**SELECTED EXTRACT:**
───

The major challenge for this interdisciplinary domain is to integrate research focusing on the same phenomenon, emotion and similar affective processes, starting from different perspectives, theoretical backgrounds, and levels of analysis. As a result, one of the first challenges of affective science is to reach consensus on the definition of emotions. Discussion is ongoing as to whether emotions are primarily bodily responses or whether cognitive processing is central. Controversy also concerns the most effective ways to measure emotions and conceptualise how one emotion differs from another. Examples of this include the dimensional models of Russell and others, Plutchik’s wheel of emotions, and the general distinction between basic and complex emotions.

───

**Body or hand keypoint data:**

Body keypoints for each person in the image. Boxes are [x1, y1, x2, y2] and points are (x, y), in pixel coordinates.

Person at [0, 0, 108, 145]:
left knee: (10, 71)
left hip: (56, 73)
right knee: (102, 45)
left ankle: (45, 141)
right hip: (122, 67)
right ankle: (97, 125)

───

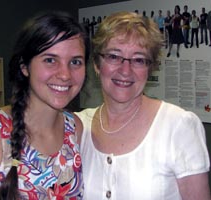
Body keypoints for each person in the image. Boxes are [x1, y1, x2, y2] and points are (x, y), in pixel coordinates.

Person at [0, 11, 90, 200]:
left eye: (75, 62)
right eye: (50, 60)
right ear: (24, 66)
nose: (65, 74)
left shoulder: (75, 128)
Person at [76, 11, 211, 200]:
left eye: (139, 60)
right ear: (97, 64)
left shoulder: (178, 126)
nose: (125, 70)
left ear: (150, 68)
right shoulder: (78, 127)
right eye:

───

**WHAT THIS EXERCISE ASKS:**
A. Reproduce the affective science passage verbatim, beginning at "The major challenge" and stopping after "and complex emotions.".
B. Condense the paragraph of the affective science passage that opens "The major challenge for this interdisciplinary domain" into a short bulleted list that keeps its main points.
C. Using the affective science passage, answer these:
(i) What is described as one of the first challenges of affective science?
(ii) What two possibilities does the ongoing discussion weigh about the nature of emotions?
(iii) Whose wheel of emotions is given as an example?

**TASK-BY-TASK OUTPUTS:**
A.
The major challenge for this interdisciplinary domain is to integrate research focusing on the same phenomenon, emotion and similar affective processes, starting from different perspectives, theoretical backgrounds, and levels of analysis. As a result, one of the first challenges of affective science is to reach consensus on the definition of emotions. Discussion is ongoing as to whether emotions are primarily bodily responses or whether cognitive processing is central. Controversy also concerns the most effective ways to measure emotions and conceptualise how one emotion differs from another. Examples of this include the dimensional models of Russell and others, Plutchik’s wheel of emotions, and the general distinction between basic and complex emotions.

B.
- The main challenge is integrating research on emotion and similar affective processes that comes from different perspectives, theoretical backgrounds, and levels of analysis.
- An early challenge is reaching consensus on how to define emotions.
- Debate continues over whether emotions are mainly bodily responses or whether cognitive processing is central.
- There is also controversy over how best to measure emotions and how to conceptualize differences between them.
- Examples include the dimensional models of Russell and others, Plutchik's wheel of emotions, and the distinction between basic and complex emotions.

C.
(i) Reaching consensus on the definition of emotions.
(ii) Whether emotions are primarily bodily responses or whether cognitive processing is central.
(iii) Plutchik's.